┌──

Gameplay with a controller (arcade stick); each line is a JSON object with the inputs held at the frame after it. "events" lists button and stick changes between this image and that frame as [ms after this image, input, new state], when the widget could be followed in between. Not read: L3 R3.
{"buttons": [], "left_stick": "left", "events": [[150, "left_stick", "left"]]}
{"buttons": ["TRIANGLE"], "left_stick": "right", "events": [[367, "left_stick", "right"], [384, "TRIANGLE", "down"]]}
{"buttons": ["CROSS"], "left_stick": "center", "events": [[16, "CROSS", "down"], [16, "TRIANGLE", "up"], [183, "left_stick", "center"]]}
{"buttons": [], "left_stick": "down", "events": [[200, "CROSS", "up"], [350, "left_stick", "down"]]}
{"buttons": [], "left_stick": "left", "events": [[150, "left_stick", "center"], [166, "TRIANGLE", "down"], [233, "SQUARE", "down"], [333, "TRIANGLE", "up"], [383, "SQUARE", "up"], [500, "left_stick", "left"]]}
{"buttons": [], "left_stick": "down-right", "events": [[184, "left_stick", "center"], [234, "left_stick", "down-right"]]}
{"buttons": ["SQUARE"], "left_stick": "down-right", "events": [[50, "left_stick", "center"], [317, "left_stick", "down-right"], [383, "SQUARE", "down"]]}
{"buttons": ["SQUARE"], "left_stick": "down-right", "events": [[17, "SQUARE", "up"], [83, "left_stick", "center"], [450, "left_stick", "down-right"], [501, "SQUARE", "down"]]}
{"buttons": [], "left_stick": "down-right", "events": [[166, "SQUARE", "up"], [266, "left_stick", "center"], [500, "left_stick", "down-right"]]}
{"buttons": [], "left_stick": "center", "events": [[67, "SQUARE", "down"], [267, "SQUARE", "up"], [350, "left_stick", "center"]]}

└──

## Work task
Only lines holding "CROSS" are wanted; copy all of them from the listing.

## Answer below
{"buttons": ["CROSS"], "left_stick": "center", "events": [[16, "CROSS", "down"], [16, "TRIANGLE", "up"], [183, "left_stick", "center"]]}
{"buttons": [], "left_stick": "down", "events": [[200, "CROSS", "up"], [350, "left_stick", "down"]]}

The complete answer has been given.